> **Consigne A**: Recopiez intégralement le texte sur Dieu et l'autorité, sans y changer quoi que ce soit.

Nous avons eu d’abord la chûte de Dieu. Nous avons maintenant une chûte qui nous intéresse davantage, celle de l’homme, causée par la seule apparition de la manifestation de Dieu sur la terre.

Voyez dans quelle erreur profonde se trouvent nos chers et illustres idéalistes. En nous parlant de Dieu, ils croient, ils veulent nous élever, nous émanciper, nous ennoblir et, au contraire, ils nous écrasent et nous avilissent. Avec le nom de Dieu, ils s’imaginent pouvoir établir la fraternité parmi les hommes, et, au contraire, ils créent l’orgueil, le mépris ; ils sèment la discorde, la haine, la guerre ; ils fondent l’esclavage. Car avec Dieu, viennent les différents degrés d’inspiration divine ; l’humanité se divise en hommes très inspirés, moins inspirés, non inspirés. Tous sont également nuls devant Dieu, il est vrai ; mais comparés les uns aux autres, les uns sont plus grands que les autres ; non seulement par le fait, ce qui ne serait rien, parce qu’une inégalité de fait se perd d’elle-même dans la collectivité, lorsqu’elle ne peut s’accrocher à aucune fiction ou institution légale : mais de par le droit divin de l’inspiration : ce qui constitue aussitôt une inégalité fixe, constante, pétrifiée. Les plus inspirés dorvent être écoutés et obéis par les moins inspirés, par les non inspirés. Voilà le principe de l’autorité bien établi, et avec lui les deux institutions fondamentales de l’esclavage : l’Église et l’État.

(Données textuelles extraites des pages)
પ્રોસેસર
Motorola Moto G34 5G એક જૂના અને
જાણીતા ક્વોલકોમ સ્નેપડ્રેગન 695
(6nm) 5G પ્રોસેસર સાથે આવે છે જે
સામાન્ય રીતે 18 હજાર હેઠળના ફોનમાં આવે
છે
...
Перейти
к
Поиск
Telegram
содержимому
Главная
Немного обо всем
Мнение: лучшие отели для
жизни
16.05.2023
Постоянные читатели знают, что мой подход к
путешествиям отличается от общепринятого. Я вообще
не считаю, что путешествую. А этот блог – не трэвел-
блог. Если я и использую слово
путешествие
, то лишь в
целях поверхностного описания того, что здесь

> **Consigne B**: Combien de lignes du listing contiennent la chaîne « блог », en tenant compte de la casse ? Répondez uniquement par ce nombre.

> **Résultat attendu A**:
Nous avons eu d’abord la chûte de Dieu. Nous avons maintenant une chûte qui nous intéresse davantage, celle de l’homme, causée par la seule apparition de la manifestation de Dieu sur la terre.

Voyez dans quelle erreur profonde se trouvent nos chers et illustres idéalistes. En nous parlant de Dieu, ils croient, ils veulent nous élever, nous émanciper, nous ennoblir et, au contraire, ils nous écrasent et nous avilissent. Avec le nom de Dieu, ils s’imaginent pouvoir établir la fraternité parmi les hommes, et, au contraire, ils créent l’orgueil, le mépris ; ils sèment la discorde, la haine, la guerre ; ils fondent l’esclavage. Car avec Dieu, viennent les différents degrés d’inspiration divine ; l’humanité se divise en hommes très inspirés, moins inspirés, non inspirés. Tous sont également nuls devant Dieu, il est vrai ; mais comparés les uns aux autres, les uns sont plus grands que les autres ; non seulement par le fait, ce qui ne serait rien, parce qu’une inégalité de fait se perd d’elle-même dans la collectivité, lorsqu’elle ne peut s’accrocher à aucune fiction ou institution légale : mais de par le droit divin de l’inspiration : ce qui constitue aussitôt une inégalité fixe, constante, pétrifiée. Les plus inspirés dorvent être écoutés et obéis par les moins inspirés, par les non inspirés. Voilà le principe de l’autorité bien établi, et avec lui les deux institutions fondamentales de l’esclavage : l’Église et l’État.

> **Résultat attendu B**: 2